◆ TO-DO ITEM
If a line in the entries below holds the string "ACNIS", copy it.

◆ SOURCE INFORMATION
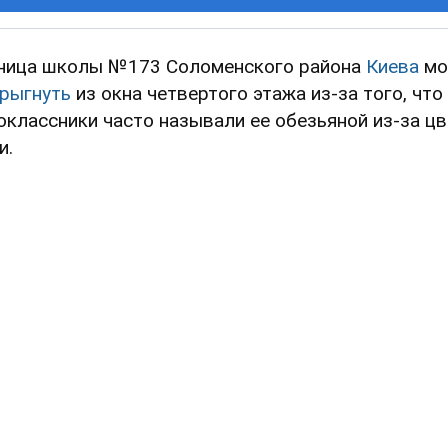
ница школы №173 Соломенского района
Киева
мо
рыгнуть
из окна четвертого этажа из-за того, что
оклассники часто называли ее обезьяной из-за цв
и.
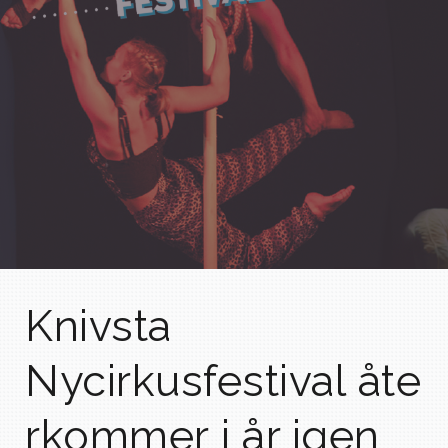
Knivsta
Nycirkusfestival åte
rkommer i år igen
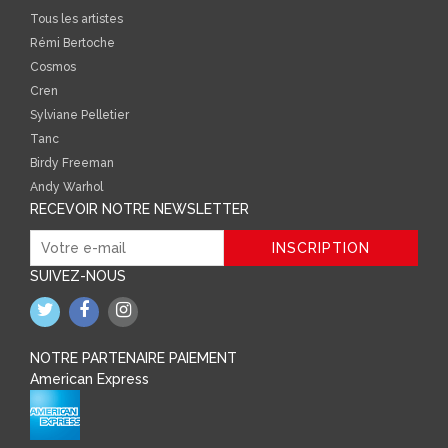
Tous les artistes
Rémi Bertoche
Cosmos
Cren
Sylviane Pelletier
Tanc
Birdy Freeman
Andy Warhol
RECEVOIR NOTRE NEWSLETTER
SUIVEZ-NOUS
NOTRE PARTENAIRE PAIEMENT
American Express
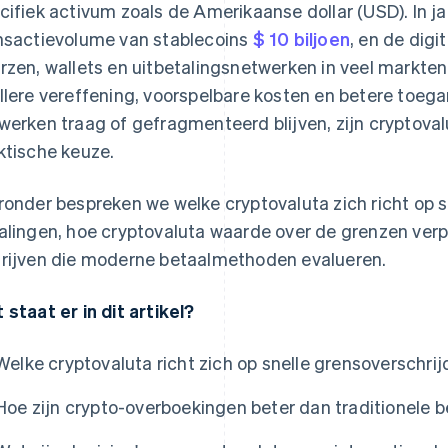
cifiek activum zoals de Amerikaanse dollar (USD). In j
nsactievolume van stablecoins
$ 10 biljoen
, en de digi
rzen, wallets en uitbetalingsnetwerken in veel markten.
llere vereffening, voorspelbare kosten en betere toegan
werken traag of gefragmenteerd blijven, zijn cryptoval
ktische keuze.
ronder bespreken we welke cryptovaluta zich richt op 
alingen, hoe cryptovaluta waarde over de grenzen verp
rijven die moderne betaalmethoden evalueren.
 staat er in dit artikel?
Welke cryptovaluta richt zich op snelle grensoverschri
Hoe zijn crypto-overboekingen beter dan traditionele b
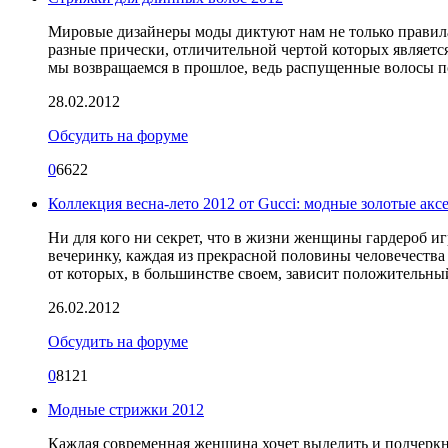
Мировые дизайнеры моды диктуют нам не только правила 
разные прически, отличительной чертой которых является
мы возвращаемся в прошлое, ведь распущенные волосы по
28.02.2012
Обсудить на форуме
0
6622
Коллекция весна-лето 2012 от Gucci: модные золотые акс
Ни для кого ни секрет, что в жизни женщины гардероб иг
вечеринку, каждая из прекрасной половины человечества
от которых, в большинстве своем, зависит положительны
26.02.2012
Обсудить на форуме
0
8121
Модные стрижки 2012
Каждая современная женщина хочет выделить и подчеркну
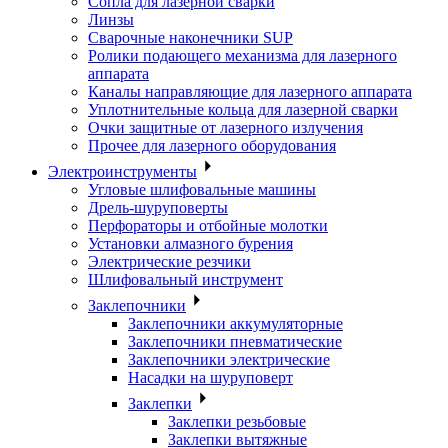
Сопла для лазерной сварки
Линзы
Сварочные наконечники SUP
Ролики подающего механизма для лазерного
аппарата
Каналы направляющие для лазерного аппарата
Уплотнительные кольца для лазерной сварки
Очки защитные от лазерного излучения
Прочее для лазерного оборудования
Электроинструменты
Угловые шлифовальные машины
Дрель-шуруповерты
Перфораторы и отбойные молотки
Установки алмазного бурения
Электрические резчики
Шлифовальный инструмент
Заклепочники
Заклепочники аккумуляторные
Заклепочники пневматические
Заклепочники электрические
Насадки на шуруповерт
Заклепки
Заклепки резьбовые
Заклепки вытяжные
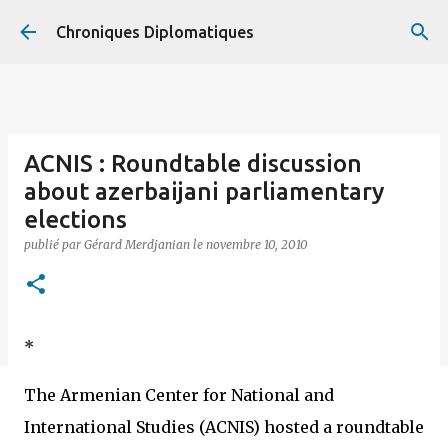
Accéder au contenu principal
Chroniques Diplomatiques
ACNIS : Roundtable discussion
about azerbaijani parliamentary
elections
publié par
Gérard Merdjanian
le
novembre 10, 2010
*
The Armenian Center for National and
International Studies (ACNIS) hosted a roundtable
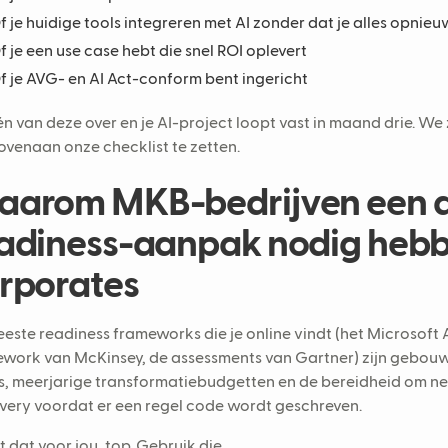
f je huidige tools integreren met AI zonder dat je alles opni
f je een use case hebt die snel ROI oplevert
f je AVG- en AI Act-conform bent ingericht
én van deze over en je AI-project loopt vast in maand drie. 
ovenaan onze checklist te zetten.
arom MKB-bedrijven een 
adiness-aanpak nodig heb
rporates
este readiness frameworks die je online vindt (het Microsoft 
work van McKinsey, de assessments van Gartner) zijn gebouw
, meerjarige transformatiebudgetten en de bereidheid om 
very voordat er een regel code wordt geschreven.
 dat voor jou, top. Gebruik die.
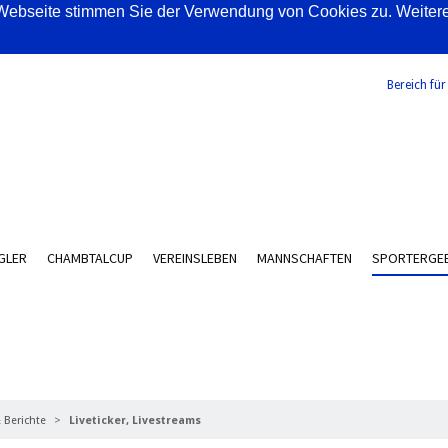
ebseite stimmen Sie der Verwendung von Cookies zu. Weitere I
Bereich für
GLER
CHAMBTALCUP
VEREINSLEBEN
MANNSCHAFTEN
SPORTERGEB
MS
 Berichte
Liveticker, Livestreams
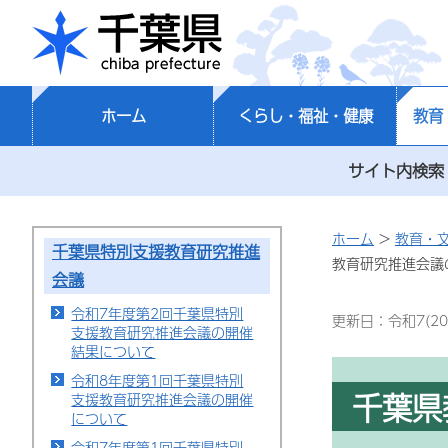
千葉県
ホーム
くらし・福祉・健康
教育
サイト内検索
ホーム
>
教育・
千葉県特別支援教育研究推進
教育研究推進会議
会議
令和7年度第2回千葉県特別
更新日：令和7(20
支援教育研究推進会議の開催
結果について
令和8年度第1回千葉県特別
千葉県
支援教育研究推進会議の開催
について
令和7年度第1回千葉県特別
--
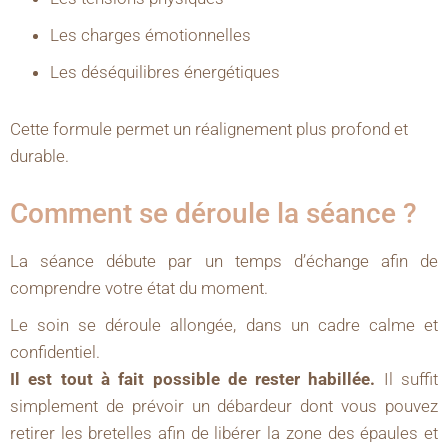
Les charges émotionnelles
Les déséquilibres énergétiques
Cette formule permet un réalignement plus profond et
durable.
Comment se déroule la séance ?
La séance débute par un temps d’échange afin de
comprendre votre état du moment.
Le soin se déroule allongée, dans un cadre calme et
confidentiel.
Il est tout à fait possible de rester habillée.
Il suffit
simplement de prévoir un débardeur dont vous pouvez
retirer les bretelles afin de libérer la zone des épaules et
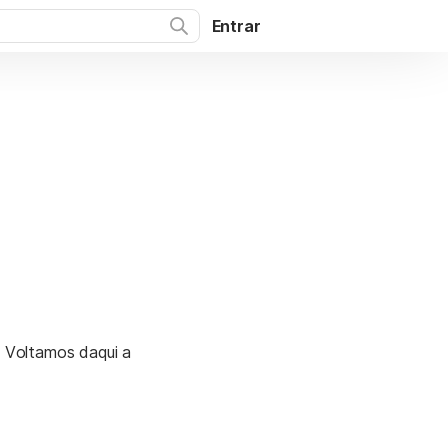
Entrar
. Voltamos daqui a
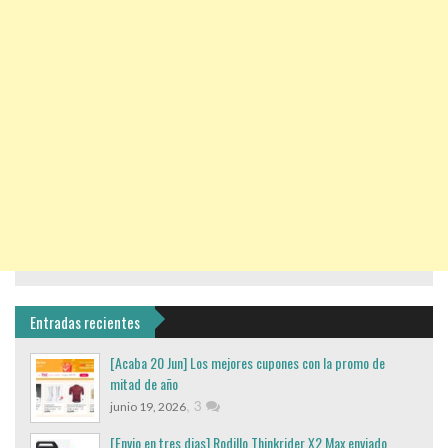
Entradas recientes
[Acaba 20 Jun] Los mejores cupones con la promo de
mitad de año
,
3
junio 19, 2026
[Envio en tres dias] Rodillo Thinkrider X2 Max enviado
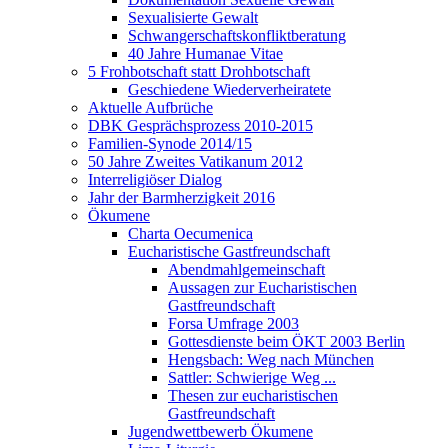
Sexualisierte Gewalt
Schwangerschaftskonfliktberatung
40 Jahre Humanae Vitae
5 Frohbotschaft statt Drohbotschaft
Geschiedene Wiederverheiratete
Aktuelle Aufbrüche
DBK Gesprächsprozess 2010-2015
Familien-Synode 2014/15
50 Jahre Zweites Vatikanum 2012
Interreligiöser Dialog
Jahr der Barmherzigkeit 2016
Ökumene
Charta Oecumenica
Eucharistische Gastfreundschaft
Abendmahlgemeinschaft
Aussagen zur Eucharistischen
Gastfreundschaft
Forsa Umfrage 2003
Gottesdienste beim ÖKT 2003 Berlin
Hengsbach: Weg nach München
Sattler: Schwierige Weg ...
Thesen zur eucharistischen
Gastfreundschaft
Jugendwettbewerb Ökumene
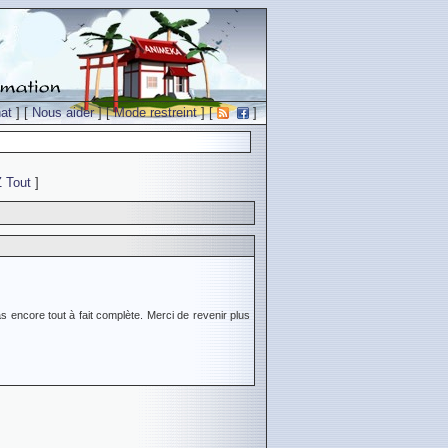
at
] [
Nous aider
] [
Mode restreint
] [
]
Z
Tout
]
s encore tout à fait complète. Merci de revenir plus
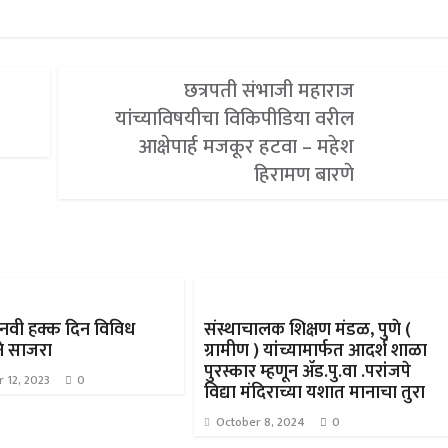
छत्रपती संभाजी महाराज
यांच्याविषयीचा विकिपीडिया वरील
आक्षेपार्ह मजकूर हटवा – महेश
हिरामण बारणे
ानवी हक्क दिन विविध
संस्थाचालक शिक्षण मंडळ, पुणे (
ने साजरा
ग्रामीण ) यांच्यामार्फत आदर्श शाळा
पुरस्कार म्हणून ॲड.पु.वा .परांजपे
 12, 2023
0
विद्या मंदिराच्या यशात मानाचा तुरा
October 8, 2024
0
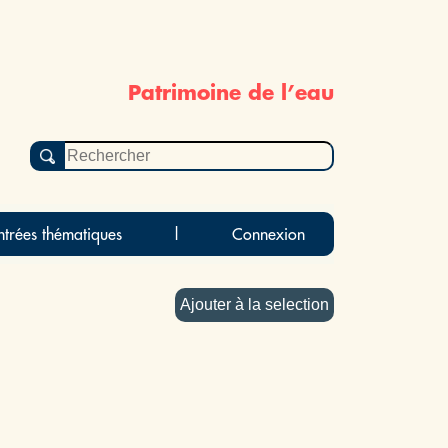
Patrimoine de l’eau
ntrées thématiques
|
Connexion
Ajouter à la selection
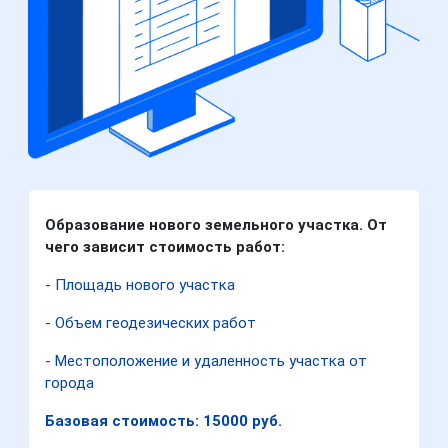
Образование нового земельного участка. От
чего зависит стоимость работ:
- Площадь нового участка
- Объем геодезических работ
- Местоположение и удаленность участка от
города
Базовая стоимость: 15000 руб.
==
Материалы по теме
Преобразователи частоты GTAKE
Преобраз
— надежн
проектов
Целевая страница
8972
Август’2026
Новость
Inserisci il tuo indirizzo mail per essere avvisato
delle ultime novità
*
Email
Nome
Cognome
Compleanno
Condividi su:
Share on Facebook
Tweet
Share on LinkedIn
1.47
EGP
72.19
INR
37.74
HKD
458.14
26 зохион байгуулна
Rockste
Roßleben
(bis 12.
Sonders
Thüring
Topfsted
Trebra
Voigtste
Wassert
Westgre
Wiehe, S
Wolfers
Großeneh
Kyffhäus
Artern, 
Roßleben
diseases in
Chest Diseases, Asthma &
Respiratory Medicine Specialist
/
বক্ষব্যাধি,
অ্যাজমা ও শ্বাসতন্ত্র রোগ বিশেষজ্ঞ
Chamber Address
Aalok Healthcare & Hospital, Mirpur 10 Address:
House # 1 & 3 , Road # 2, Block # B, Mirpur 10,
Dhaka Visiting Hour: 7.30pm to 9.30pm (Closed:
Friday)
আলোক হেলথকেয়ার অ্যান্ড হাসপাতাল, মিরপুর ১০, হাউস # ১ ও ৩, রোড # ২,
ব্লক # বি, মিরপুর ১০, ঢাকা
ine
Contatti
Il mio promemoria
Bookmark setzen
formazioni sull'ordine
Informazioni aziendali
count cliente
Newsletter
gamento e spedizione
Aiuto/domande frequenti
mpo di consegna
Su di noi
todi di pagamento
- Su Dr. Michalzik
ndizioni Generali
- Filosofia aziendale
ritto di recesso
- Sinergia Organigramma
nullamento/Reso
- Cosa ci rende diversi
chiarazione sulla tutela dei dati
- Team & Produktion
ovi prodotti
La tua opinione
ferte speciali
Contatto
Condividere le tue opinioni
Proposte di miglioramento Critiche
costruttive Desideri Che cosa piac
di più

◆ RESULT
ACNIS : Roundtable discussion
International Studies (ACNIS) hosted a roundtable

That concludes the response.